Panel Paper: Using Multiple Discontinuities to Estimate Broad Effects of Public Need-Based Aid for College

Thursday, November 2, 2017
Ogden (Hyatt Regency Chicago)

*Names in bold indicate Presenter

Drew M. Anderson, University of Wisconsin - Madison


Succeeding in college is an outcome that affects and is affected by multiple government bodies and public policies. The various bodies may not always share data, leading to a fragmented view of the effects of any given policy. In Wisconsin, data on student success in college and the returns to college are housed in no fewer than five large state agencies: the university system, the technical college system, the public K-12 system, the labor department, and an agency that delivers financial aid. Each is partially funded by, or is involved in raising, general program revenue for the state. Each therefore has an interest in efficient use of taxpayer funds, and in the tax revenue generated by additional citizens with college degrees. However these agencies typically do not have access to each others' data or the capacity to analyze data.

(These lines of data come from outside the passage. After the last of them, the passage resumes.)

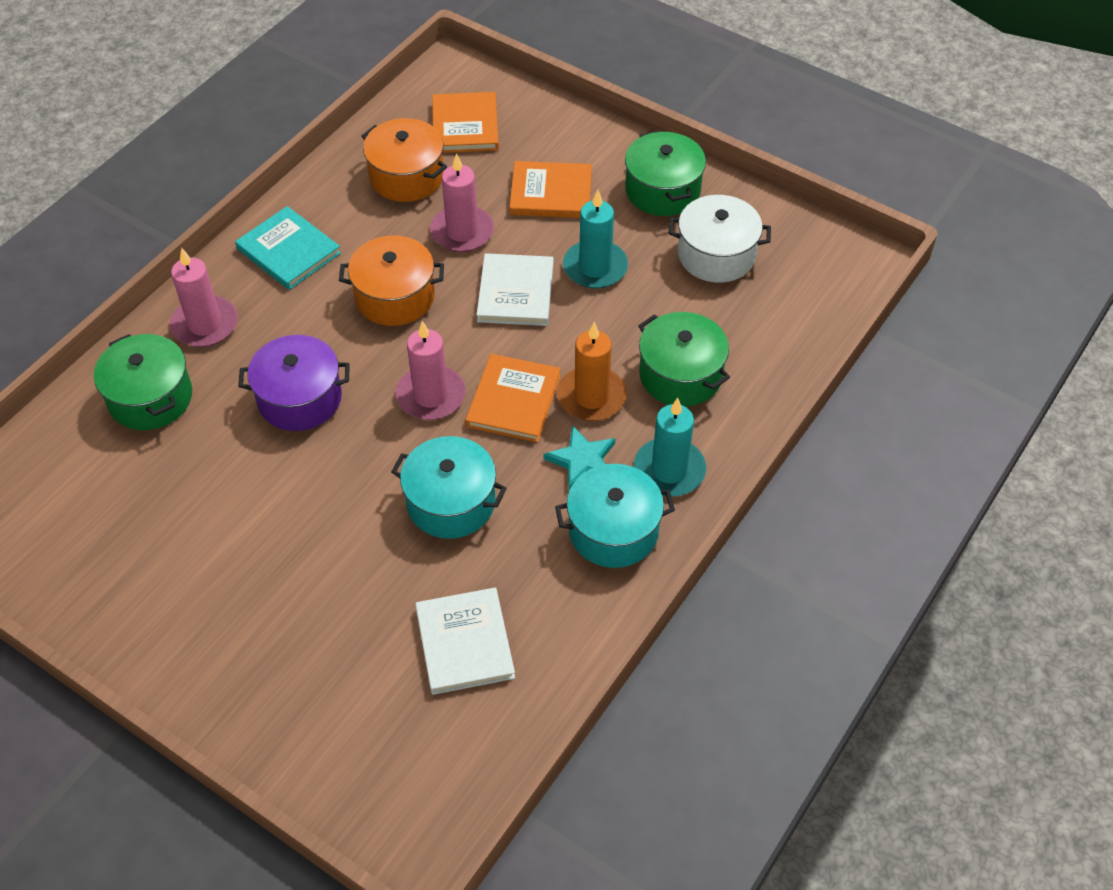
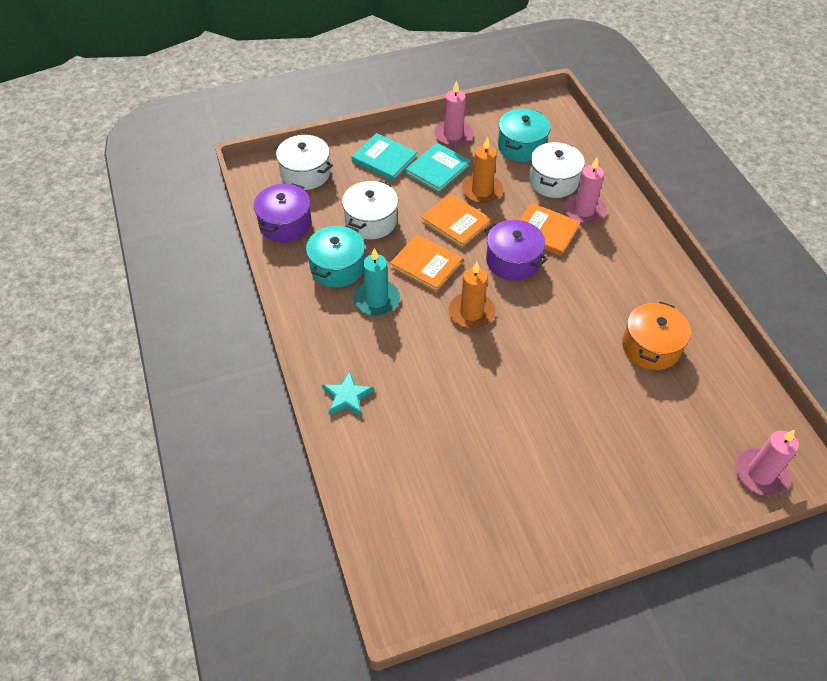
green pot: [94,334,192,430] [625,131,706,216] [638,312,730,407] = 3 -> none = 0
orange candle: [557,322,627,421] = 1 -> [448,262,496,329] [461,137,503,204] = 2
orange pot: [339,235,444,326] [362,118,447,202] = 2 -> [622,301,691,370] = 1
purple pot: [238,335,350,431] = 1 -> [254,183,311,242] [484,220,548,281] = 2
turquoise book: [235,206,341,290] = 1 -> [352,133,417,181] [405,143,470,193] = 2
turquoise candle: [563,190,628,289] [634,398,706,496] = 2 -> [353,248,400,316] = 1
white book: [415,587,515,695] [477,253,554,326] = 2 -> none = 0
white pot: [669,195,771,283] = 1 -> [274,135,333,190] [342,181,398,239] [529,142,585,198] = 3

Insufficient data leaves the state without a base of evidence for making policy decisions. One important policy is the Wisconsin Grant, a long-running financial aid program for state residents from low-income backgrounds. The program spends over $100 million each year, serving over 60,000 students, and covering one quarter of college tuition for the average recipient. The Wisconsin Grant is not fully funded, meaning not all eligible applicants can receive support. A key question is therefore whether students who receive grant offers achieve better outcomes, as compared to similar applicants who do not receive grant offers. This question can be credibly answered by implementing a regression discontinuity design, comparing students who receive different levels of support but have only slightly different eligibility criteria, in terms of family finances or the date they file a financial aid application.

An initial study implemented this causal analysis, by linking together administrative data from public high schools, the National Student Clearinghouse, and financial aid applications. Among recent high school graduates the Wisconsin Grant induced small increases in enrollment and eventual completion of two- and four-year degrees.

Given the modest educational impacts, it is still possible that the Wisconsin Grant had other meaningful impacts on students' lives. A follow-up study will link these same data, plus data on adult college applicants, to information from the Census Bureau data infrastructure. This will result in a ten-year panel including the universe of financial aid applicants from Wisconsin. These data will allow for estimation of the Wisconsin Grant's impacts on employment, earnings, occupation choice, use of social benefits, mobility, and household formation. The estimation will use a similar design to find comparison groups of students.

Financial aid could affect post-college outcomes directly by lowering financial constraints on students, potentially lowering their debt, or changing their labor supply during college. Financial aid could also affect each post-college outcomes indirectly through the additional education it pays for. The size and heterogeneity of the sample allow for descriptive subgroup analyses that could suggest which of these channels is more important.

These answers are particularly relevant as the state is considering increases to the Wisconsin Grant budget and changes to the program structure.